Thursday, June 15, 2017

This is why we need guns?


There has been some talk recently, marginalized and largely ignored, by surgeons and ER physicians and people familiar with treating gunshot wounds, to make us pay attention to what bullets do.

Not the bullets in Hollywood movies, which do whatever the writers want them to do, including bloodlessly enter bodies and render them immediately inert but otherwise unmarred, and certainly not pumping bodily fluids from sudden holes.  It is the Hollywood representation of guns that makes us think we are the heroes of our own action films, that if we only had a gun when the "bad guy" was there, we'd have saved the day.

Of course, it doesn't work that way.

Rep. Steve Scalise is finding out first hand what bullets do.  Reports this afternoon are that he's undergoing a third surgery for what the bullet that hit him in the hip did to him internally.  There are fragments, there are damaged organs, there are complications.   He remains in critical condition.
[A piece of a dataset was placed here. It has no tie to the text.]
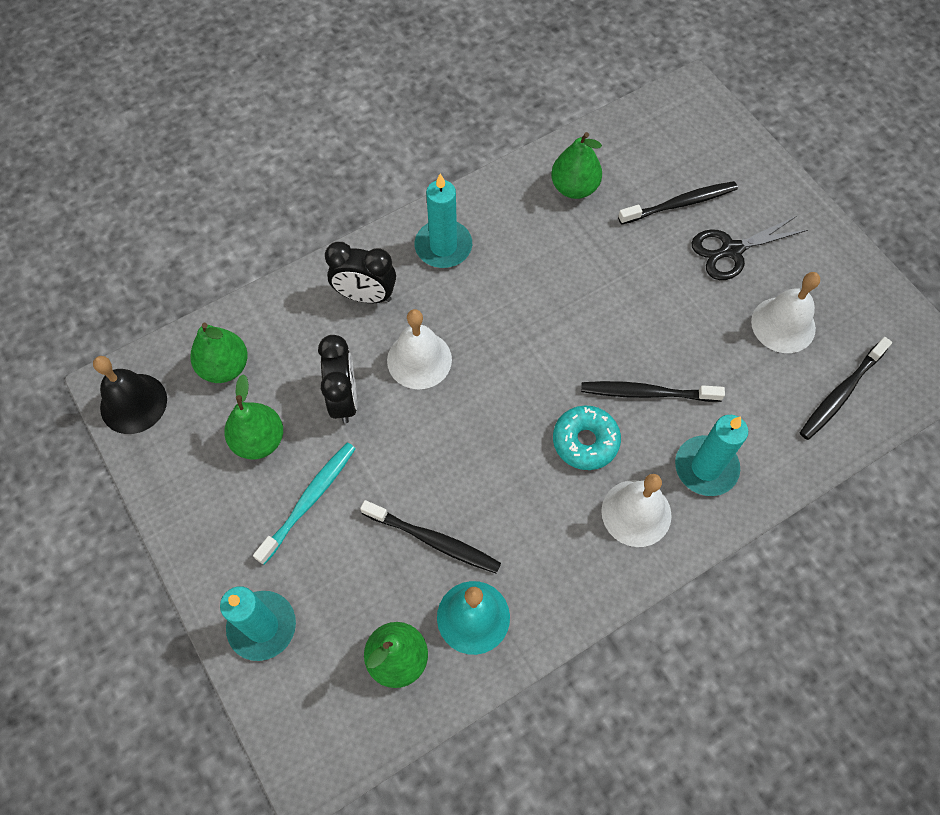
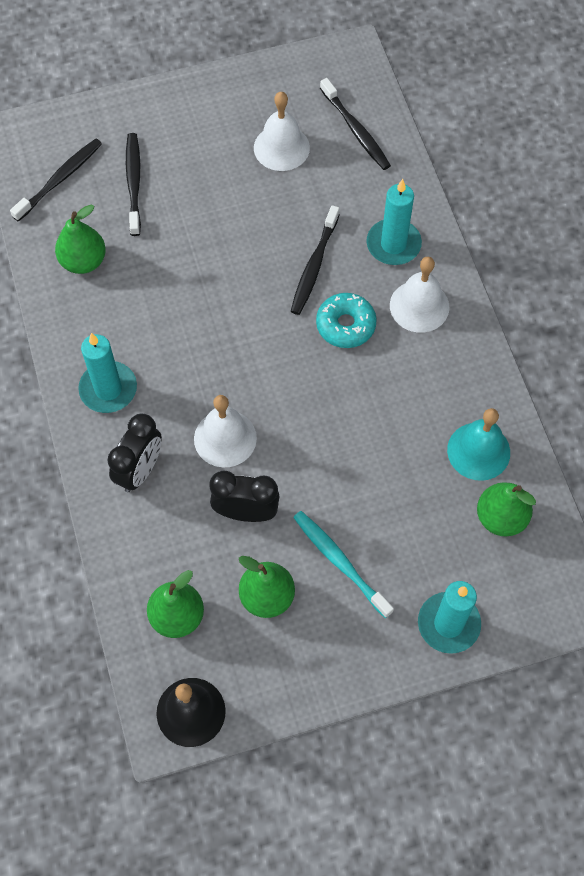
camera: 75 degrees left, 0 degrees up
(433, 540) = (404, 466): black toothbrush -> black toothbrush (60, 179)
(731, 250) = (196, 160): black scissors -> none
You seldom see this kind of thing in a Hollywood movie, and when you do it's always vague and indefinite and calculated to raise the tension and make you sympathize with the "good guy" who is soon to go forth and slay the "bad guy" in the name the now dying comrade.  And the good guy will always hit his mark and the bad guy won't hit the broad side of a barn at 10 paces, and guns will win against guns again.
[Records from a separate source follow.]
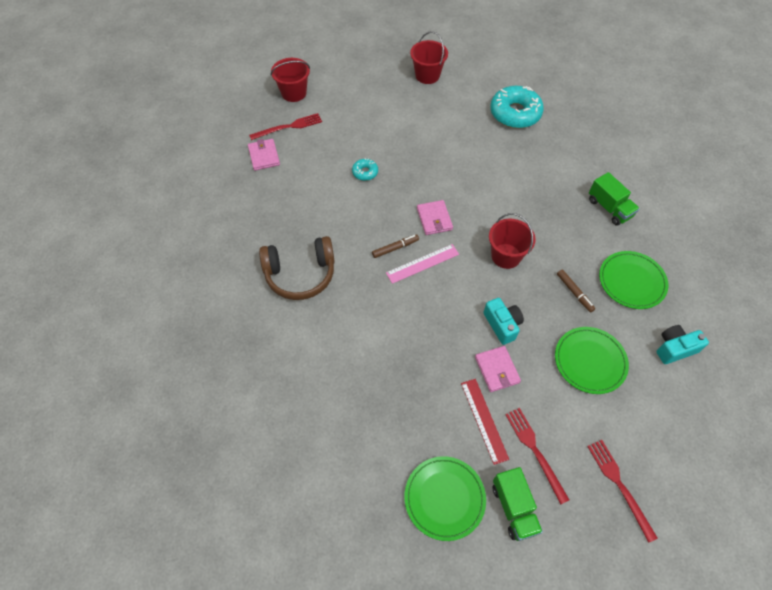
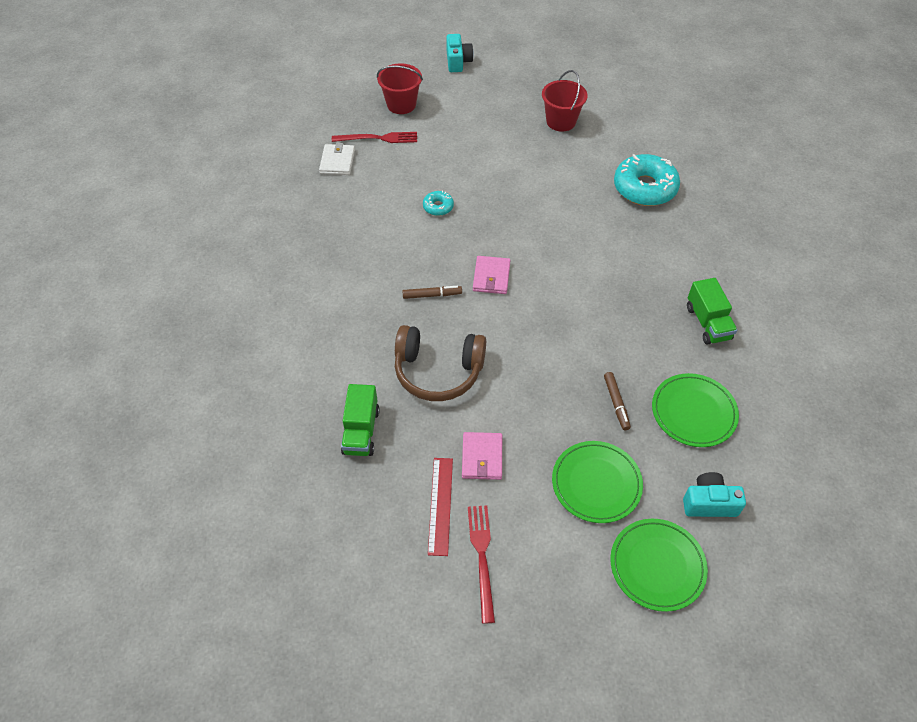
camera: 20 degrees right, 5 degrees down
(264, 156) = (337, 162): pink wallet -> white wallet
(300, 274) = (316, 292): brown headphones -> brown headphones (438, 371)
(422, 263) = (454, 320): pink ruler -> none
(444, 498) = (356, 570): green plate -> green plate (657, 566)
(502, 325) = (512, 412): turquoise camera -> turquoise camera (458, 61)
(506, 256) = (554, 340): red bucket -> none
(514, 508) = (427, 608): green truck -> green truck (361, 431)
(619, 485) = (562, 629): red fork -> none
I do not think Steve Scalise deserves to learn the lesson of what it is to be on the receiving end of gunfire.  I have no doubt the lesson he will learn, should he live (and I pray that he does), is that he, too, should have had a gun; that two armed police officers was clearly not enough to stop the "bad guy with a gun."

And I don't think we'll take the lesson from this real-world experience (even as we ignore so many other victims of gun violence as if they were simply extras in our national movie).  We will go on pretending guns have totemic value, or symbolic value, or even Constitutional value, rather than look at them for what they are:  devices for hurling pieces of metal into other people at very high velocities, with very unpredictable results.

That's what guns are for;  this is what bullets do.